No, we continue to believe investors should hold US Treasuries in line with policy allocations. While the recent decision by Fitch Ratings to downgrade the sovereign credit rating of the United States added upward pressure on Treasury yields, we do not expect it will have a lasting impact. Looking forward, growing fiscal deficits and increased issuance are headwinds, but the economy and the Federal Reserve will remain the main drivers of yields.
Earlier this month, Fitch downgraded US debt from AAA to AA+, citing fiscal deterioration, the growing government debt burden, and repeated debt limit stand-offs. While the downgrade may have some symbolic significance, it likely will not have a lasting impact on the Treasury market. For one, the United States is the largest and most dynamic economy in the world, with some of the best investor protection laws globally, and we expect it will continue to pay its debt on time. Further, as was the case when S&P similarly downgraded the United States to AA+ in 2011, it is unlikely the most recent downgrade will result in any meaningful forced selling of Treasury securities or a significant change in investor behavior. Most investment mandates and regulators refer to Treasury securities specifically and not their AAA-rating, and we expect Treasuries will continue to benefit from a flight to safety during risk-off events.
Nonetheless, Fitch’s decision to downgrade US debt has focused attention on the worsening US fiscal picture and added to concerns about the challenging supply/demand imbalance in the Treasury market. According to the Congressional Budget Office’s latest forecasts, the budget deficit is set to increase to 5.9% of GDP in fiscal year 2023—up from 5.5% of GDP in fiscal year 2022 and well above the fiscal year 2015–19 average of 3.5% of GDP—and remain around 6% for the foreseeable future. Growing deficits and other factors, like the Fed’s quantitative tightening, imply a significant increase in the supply of Treasury securities for the public sector to absorb. According to several investment banks, this will potentially cause net issuance of Treasury securities to the public to increase from around $1 trillion in calendar year 2023 to close to $2 trillion in calendar year 2024.
This has added to upward pressure on interest rates further out the yield curve. Ten-year US Treasury yields increased by about 50 basis points in the previous four weeks and briefly touched 4.25% earlier today (August 15), slightly above its peak set last October, which was the highest since 2008. But this isn’t the only factor driving yields higher. Ten-year yields have risen from a recent low of 3.3% on April 6, as the Fed has continued raising rates and the odds of a recession have faded on the back of resilient US economic growth. Looking ahead, we expect softer inflation and the end of Fed tightening to limit any further rise in yields, but resilient growth and supply/demand imbalances will likely remain headwinds. Thus, the most likely outcome is for yields to remain range-bound in the near term. However, risks are tilted toward lower yields. The US Citigroup Economic Surprise Index is near its highest levels on record outside of COVID-19. Any weakness in the coming months could cause yields to fall. And despite the recent improvement in some real-time indicators, leading indicators still signal a recession. The Conference Board Leading Economic Index® declined for a 15th consecutive month in June and is down 8% year-over-year.

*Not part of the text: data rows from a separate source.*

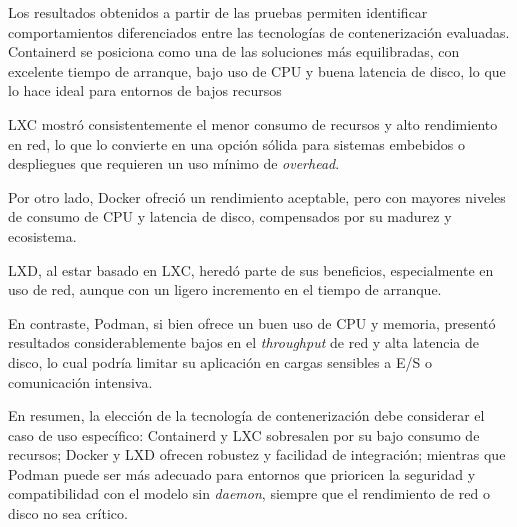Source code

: Los resultados obtenidos a partir de las pruebas permiten identificar comportamientos diferenciados entre las tecnologías de contenerización evaluadas. Containerd se posiciona como una de las soluciones más equilibradas, con excelente tiempo de arranque, bajo uso de CPU y buena latencia de disco, lo que lo hace ideal para entornos de bajos recursos

LXC mostró consistentemente el menor consumo de recursos y alto rendimiento en red, lo que lo convierte en una opción sólida para sistemas embebidos o despliegues que requieren un uso mínimo de \textit{overhead}. 

Por otro lado, Docker ofreció un rendimiento aceptable, pero con mayores niveles de consumo de CPU y latencia de disco, compensados por su madurez y ecosistema. 

LXD, al estar basado en LXC, heredó parte de sus beneficios, especialmente en uso de red, aunque con un ligero incremento en el tiempo de arranque. 

En contraste, Podman, si bien ofrece un buen uso de CPU y memoria, presentó resultados considerablemente bajos en el \textit{throughput} de red y alta latencia de disco, lo cual podría limitar su aplicación en cargas sensibles a E/S o comunicación intensiva.

\vspace{0.5em}

\noindent En resumen, la elección de la tecnología de contenerización debe considerar el caso de uso específico: Containerd y LXC sobresalen por su bajo consumo de recursos; Docker y LXD ofrecen robustez y facilidad de integración; mientras que Podman puede ser más adecuado para entornos que prioricen la seguridad y compatibilidad con el modelo sin \textit{daemon}, siempre que el rendimiento de red o disco no sea crítico.

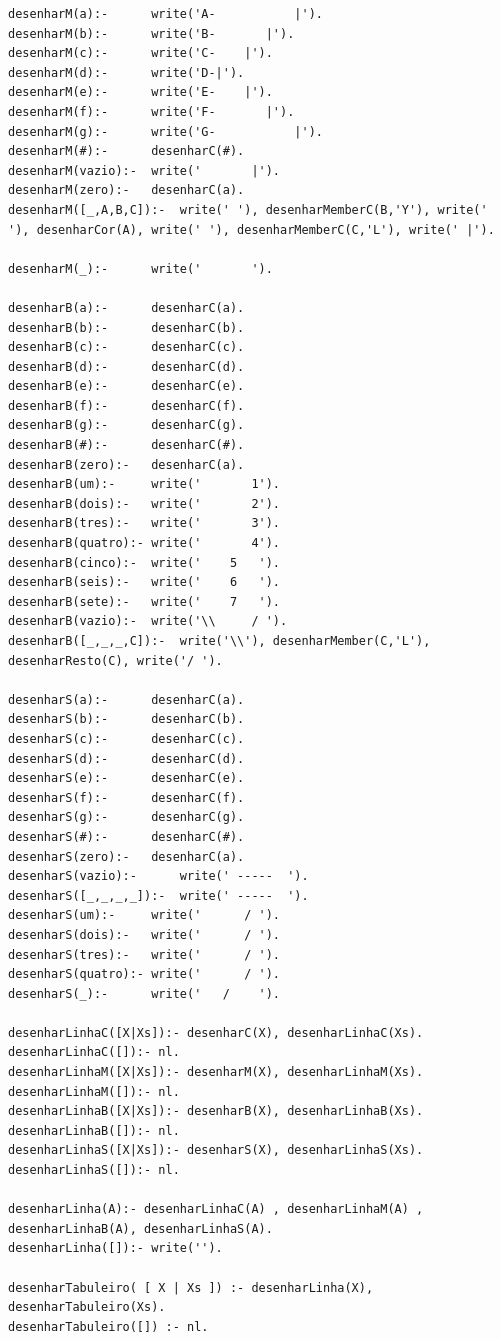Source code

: \documentclass[a4paper]{article}
\begin{document}
\begin{lstlisting}
desenharM(a):-      write('A-           |').
desenharM(b):-      write('B-       |').
desenharM(c):-      write('C-    |').
desenharM(d):-      write('D-|').
desenharM(e):-      write('E-    |').
desenharM(f):-      write('F-       |').
desenharM(g):-      write('G-           |').
desenharM(#):-      desenharC(#).
desenharM(vazio):-  write('       |').
desenharM(zero):-   desenharC(a).
desenharM([_,A,B,C]):-  write(' '), desenharMemberC(B,'Y'), write(' '), desenharCor(A), write(' '), desenharMemberC(C,'L'), write(' |').

desenharM(_):-      write('       ').

desenharB(a):-      desenharC(a).
desenharB(b):-      desenharC(b).
desenharB(c):-      desenharC(c).
desenharB(d):-      desenharC(d).
desenharB(e):-      desenharC(e).
desenharB(f):-      desenharC(f).
desenharB(g):-      desenharC(g).
desenharB(#):-      desenharC(#).
desenharB(zero):-   desenharC(a).
desenharB(um):-     write('       1').
desenharB(dois):-   write('       2').
desenharB(tres):-   write('       3').
desenharB(quatro):- write('       4').
desenharB(cinco):-  write('    5   ').
desenharB(seis):-   write('    6   ').
desenharB(sete):-   write('    7   ').
desenharB(vazio):-  write('\\     / ').
desenharB([_,_,_,C]):-  write('\\'), desenharMember(C,'L'), desenharResto(C), write('/ ').

desenharS(a):-      desenharC(a).
desenharS(b):-      desenharC(b).
desenharS(c):-      desenharC(c).
desenharS(d):-      desenharC(d).
desenharS(e):-      desenharC(e).
desenharS(f):-      desenharC(f).
desenharS(g):-      desenharC(g).
desenharS(#):-      desenharC(#).
desenharS(zero):-   desenharC(a).
desenharS(vazio):-      write(' -----  ').
desenharS([_,_,_,_]):-  write(' -----  ').
desenharS(um):-     write('      / ').
desenharS(dois):-   write('      / ').
desenharS(tres):-   write('      / ').
desenharS(quatro):- write('      / ').
desenharS(_):-      write('   /    ').

desenharLinhaC([X|Xs]):- desenharC(X), desenharLinhaC(Xs).
desenharLinhaC([]):- nl.
desenharLinhaM([X|Xs]):- desenharM(X), desenharLinhaM(Xs).
desenharLinhaM([]):- nl.
desenharLinhaB([X|Xs]):- desenharB(X), desenharLinhaB(Xs).
desenharLinhaB([]):- nl.
desenharLinhaS([X|Xs]):- desenharS(X), desenharLinhaS(Xs).
desenharLinhaS([]):- nl.

desenharLinha(A):- desenharLinhaC(A) , desenharLinhaM(A) , desenharLinhaB(A), desenharLinhaS(A).
desenharLinha([]):- write('').

desenharTabuleiro( [ X | Xs ]) :- desenharLinha(X), desenharTabuleiro(Xs).
desenharTabuleiro([]) :- nl.

\end{lstlisting}
\end{document}
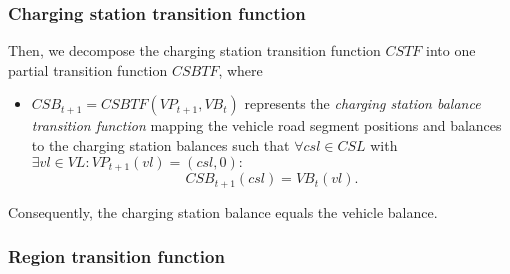 \subsubsection{Charging station transition function}
\label{transitions_stations}

Then, we decompose the charging station transition function $CSTF$ into one partial transition function $CSBTF$, where
\begin{itemize}
	\item $CSB_{t+1} = CSBTF(VP_{t+1}, VB_t)$ represents the \textit{charging station balance transition function} mapping the vehicle road segment positions and balances to the charging station balances such that $\forall csl \in CSL$ with $\exists vl \in VL: VP_{t+1}(vl) = (csl, 0):$
	\[
		CSB_{t+1}(csl) = VB_{t}(vl) \textrm{.}
	\]
\end{itemize}
Consequently, the charging station balance equals the vehicle balance.

\subsubsection{Region transition function}
\label{transitions_regions}

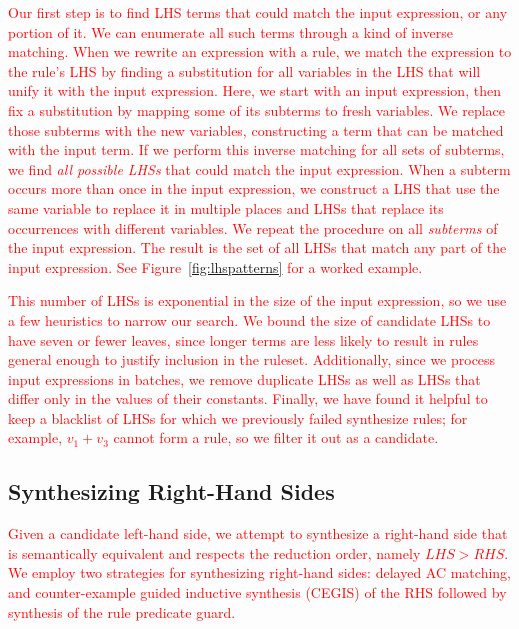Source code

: \documentclass[acmsmall,review]{acmart}\settopmatter{printfolios=true,printccs=false,printacmref=false}
\newcommand{\modified}[1]{\textcolor{red}{{#1}}}
\begin{document}
\modified{
  Our first step is to find LHS terms that could match the input expression, or any portion of it. 
We can enumerate all such terms through a kind of inverse matching.
When we rewrite an expression with a rule, 
we match the expression to the rule's LHS by finding a substitution for all variables in
the LHS that will unify it with the input expression. Here, we start with an input expression,
then fix a substitution by mapping some of its subterms to fresh variables. We 
replace those subterms with the new variables, constructing a term that can 
be matched with the input term.
If we perform this inverse matching for all sets of subterms, we find \emph{all possible LHSs} that could match the
input expression. 
When a subterm occurs more than once in the input expression, we construct a LHS that 
use the same variable to replace it in multiple places and LHSs that replace its
occurrences with different variables.
We repeat the procedure on all \emph{subterms} of the input expression.  The result is the set of all 
LHSs that match any part of the input expression. See Figure~\ref{fig:lhspatterns} for a worked example. }

\modified{This number of LHSs is exponential in the size of the input expression, so we use a few heuristics to narrow 
our search. We bound the size of candidate LHSs to have seven or fewer leaves, since longer terms are less likely to 
result in rules general enough to justify inclusion in the ruleset. 
Additionally, since we process input expressions in batches, we remove 
duplicate LHSs as well as LHSs that differ only in the values of their constants. 
Finally, we have found it helpful to keep a blacklist of LHSs for which we previously
failed synthesize rules; for example, $v_1 + v_3$ 
cannot form a rule, so we filter it out as a candidate.}

\subsection{Synthesizing Right-Hand Sides} 
\label{sec:synthesizing-candidate-rules}
\modified{%
Given a candidate left-hand side, we attempt to 
synthesize a right-hand side that is semantically equivalent and
respects the reduction order, namely $\mathit{LHS} > \mathit{RHS}$.
We employ two strategies for synthesizing right-hand sides:
delayed AC matching, and counter-example guided inductive synthesis (CEGIS) of 
the RHS followed by synthesis of the rule predicate guard.} 
\end{document}
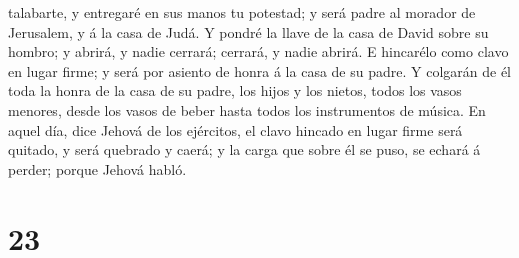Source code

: talabarte, y entregaré en sus manos tu potestad; y será padre al morador
de Jerusalem, y á la casa de Judá.  Y pondré la llave de la
casa de David sobre su hombro; y abrirá, y nadie cerrará; cerrará, y
nadie abrirá.  E hincarélo como clavo en lugar firme; y
será por asiento de honra á la casa de su padre.  Y
colgarán de él toda la honra de la casa de su padre, los hijos y los
nietos, todos los vasos menores, desde los vasos de beber hasta todos
los instrumentos de música.  En aquel día, dice Jehová de
los ejércitos, el clavo hincado en lugar firme será quitado, y será
quebrado y caerá; y la carga que sobre él se puso, se echará á perder;
porque Jehová habló.

\hypertarget{section-22}{%
\section{23}\label{section-22}}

Additionally, Treasury valuations have cheapened as yields have risen. Ten-year Treasuries yielding 4.25% are more than half a standard deviation above their implied fair value based on long-term trends in economic fundamentals. Our analysis suggests overweighting longer-duration Treasuries is a winning bet over a three- to five-year horizon based on current valuations. That said, we maintain a high bar for extending duration, given the deeply inverted yield curve means investors are getting paid to take less duration risk in the near term and the growing risk of structurally higher interest rates in the long term. We would likely need to see either the odds of a recession increase, or ten-year Treasury yields move above 4.5%—or about 1 standard deviation above their implied fair value—before we felt like we were being adequately compensated for these risks. Ultimately, we continue to believe investors should hold Treasuries in line with policy targets.